Previously, you may have investigated translations, reflections, and dilations of two-dimensional figures on the coordinate plane. You also may have developed algebraic rules for each of these transformations.

In the figure on the left, quadrilateral *ABCD* is translated left 9 units and down 7 units to create quadrilateral *A'B'C'D'*.

The algebraic rule for this translation is as follows:

(*x*, *y*) → (*x* − 9, *y* − 7)

In the figure on the left, quadrilateral *ABCD* is reflected across the *y*-axis in order to generate quadrilateral *A'B'C'D'*.

The algebraic rule for this reflection is as follows:

(*x*, *y*) → (-*x*, *y*)

In the figure on the left, quadrilateral *ABCD* is dilated by a scale factor of 2 using the origin as the center of dilation in order to generate quadrilateral *A'B'C'D'*.
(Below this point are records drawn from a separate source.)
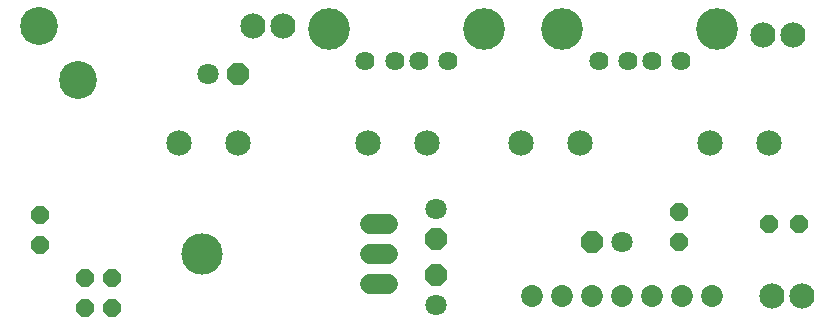
<source format=gts>
G75*
G70*
%OFA0B0*%
%FSLAX24Y24*%
%IPPOS*%
%LPD*%
%AMOC8*
5,1,8,0,0,1.08239X$1,22.5*
%
%ADD10C,0.0840*%
%ADD11C,0.0730*%
%ADD12C,0.0640*%
%ADD13C,0.1390*%
%ADD14C,0.0848*%
%ADD15C,0.0680*%
%ADD16C,0.1380*%
%ADD17OC8,0.0710*%
%ADD18C,0.0710*%
%ADD19C,0.1265*%
%ADD20OC8,0.0600*%
D10*
X010610Y014086D03*
X011610Y014086D03*
X027610Y013786D03*
X028610Y013786D03*
X028911Y005087D03*
X027911Y005087D03*
D11*
X025910Y005086D03*
X024910Y005086D03*
X023910Y005086D03*
X022910Y005086D03*
X021910Y005086D03*
X020910Y005086D03*
X019910Y005086D03*
D12*
X022115Y012926D03*
X023095Y012926D03*
X023885Y012926D03*
X024865Y012926D03*
X017095Y012926D03*
X016115Y012926D03*
X015325Y012926D03*
X014345Y012926D03*
D13*
X013135Y013996D03*
X018305Y013996D03*
X020905Y013996D03*
X026075Y013996D03*
D14*
X025841Y010186D03*
X027810Y010186D03*
X021510Y010186D03*
X019542Y010186D03*
X016410Y010186D03*
X014441Y010186D03*
X010110Y010186D03*
X008142Y010186D03*
D15*
X014510Y007486D02*
X015110Y007486D01*
X015110Y006486D02*
X014510Y006486D01*
X014510Y005486D02*
X015110Y005486D01*
D16*
X008910Y006486D03*
D17*
X016710Y006986D03*
X016710Y005786D03*
X021910Y006886D03*
X010110Y012486D03*
D18*
X009110Y012486D03*
X016710Y007986D03*
X016710Y004786D03*
X022910Y006886D03*
D19*
X004760Y012286D03*
X003460Y014086D03*
D20*
X005010Y004686D03*
X005910Y004686D03*
X005910Y005686D03*
X005010Y005686D03*
X003510Y006786D03*
X003510Y007786D03*
X024810Y007886D03*
X024810Y006886D03*
X027810Y007486D03*
X028810Y007486D03*
M02*

</source>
The algebraic rule for this reflection is as follows:

(*x*, *y*) → (2*x*, 2*y*)

In this lesson, you will first extend what you know about coordinate transformations to rotations of two-dimensional figures by 90°, 180°, and 270°. You will also distinguish between transformations that generate congruent figures and transformations that do not. Further, you will generalize particular attributes of figures, such as side lengths or angle measures that are preserved with different transformations.